Deante Burton

Profile
- Position: Cornerback

Personal information
- Born: July 12, 1994 (age 31) Berlin, Germany
- Listed height: 6 ft 2 in (1.88 m)
- Listed weight: 205 lb (93 kg)

Career information
- High school: Manhattan (Manhattan, Kansas)
- College: Kansas State
- NFL draft: 2017: undrafted

Career history
- Atlanta Falcons (2017–2018); Green Bay Packers (2018); Atlanta Falcons (2018)*; Houston Texans (2018); Indianapolis Colts (2019)*; Dallas Cowboys (2019–2021); Tennessee Titans (2022)*;
- * Offseason and/or practice squad member only

Career NFL statistics
- Total tackles: 8
- Forced fumbles: 1
- Stats at Pro Football Reference

= Deante Burton =

American football player (born 1994)

Deante Wayne Burton (born July 12, 1994) is an American football cornerback. He signed with the Atlanta Falcons as an undrafted free agent in 2017. He played college football at Kansas State University.

==Early life==
Burton attended Manhattan High School, where he was a two-way player at wide receiver and cornerback. As a junior, he became a starter at both positions, tallying 244 receiving yards and 3 touchdowns.

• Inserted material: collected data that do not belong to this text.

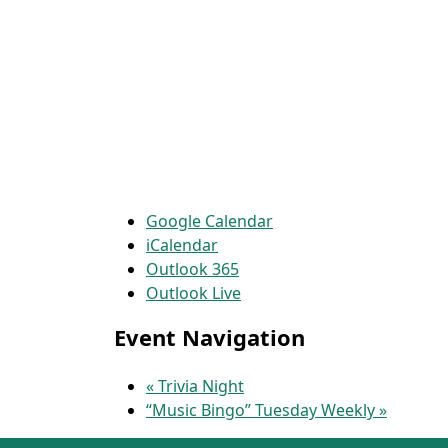
Google Calendar
iCalendar
Outlook 365
Outlook Live
Event Navigation
«
Trivia Night
“Music Bingo” Tuesday Weekly
»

As a senior, he broke one of his thumbs, but still managed to keep playing. He collected 20 receptions for 327 yards, 5 receiving touchdowns, 216 rushing yards, 3 rushing touchdowns and 2 interceptions. He also received first-team All-Centennial League and All-state honors for his production at defensive back.

==College career==
Burton accepted a football scholarship from Kansas State University. As a sophomore, he was named a starter at wide receiver during the season, posting 17 receptions for 171 yards.

As a junior, he tallied 38 receptions for 510 yards and 4 touchdowns. Against West Virginia University, he had 5 catches for 135 yards, including a 77-yard touchdown, while earning Big 12 Offensive Player of the Week honors.

As a senior, he registered 29 receptions for 404 yards and one touchdown. He finished his college career with 84 receptions for 1,085 yards and 5 touchdowns, becoming the school’s 29th career 1,000-yard receiver.

==Professional career==
===Atlanta Falcons===
Burton was signed as an undrafted free agent by the Atlanta Falcons after the 2017 NFL draft on May 1. He was waived by the Falcons on September 2, but was signed to their practice squad the next day, where he was converted into a cornerback.

He signed a reserve/future contract with the Falcons on January 15, 2018. On September 1, Burton was released by the Falcons and was signed to the practice squad the next day. He was promoted to the active roster on September 4. He played in the season opener against the Philadelphia Eagles and had one special teams tackle. Burton was waived on September 10.

===Green Bay Packers===
On September 11, 2018, Burton was claimed off waivers by the Green Bay Packers. He was declared inactive for the second game against the Minnesota Vikings. He was waived on September 19.

===Atlanta Falcons (second stint)===
On September 25, 2018, Burton was signed to the Atlanta Falcons' practice squad.

===Houston Texans===
On October 31, 2018, Burton was signed by the Houston Texans off the Falcons practice squad, to provide depth because of injuries. He appeared in 2 games as a backup. He was waived on August 26, 2019.

===Indianapolis Colts===
On September 24, 2019, Burton was signed to the Indianapolis Colts' practice squad.

===Dallas Cowboys===
On November 20, 2019, Burton was signed by the Dallas Cowboys from the Colts practice squad, after cornerback Anthony Brown was placed on the injured reserve list. He appeared in 3 games as a backup.

On September 5, 2020, Burton was waived by the Cowboys and signed to the practice squad the next day. He was elevated to the active roster on September 26 and November 26 for the team's Weeks 3 and 12 games against the Seattle Seahawks and Washington Football Team, and reverted to the practice squad after each game. Burton was signed to the active roster on December 7. He was placed on injured reserve on December 19.

On August 31, 2021, Burton was waived by the Cowboys and re-signed to the practice squad the next day. He was released on December 15.

===Tennessee Titans===
On August 13, 2022, Burton signed with the Tennessee Titans, but was waived three days later.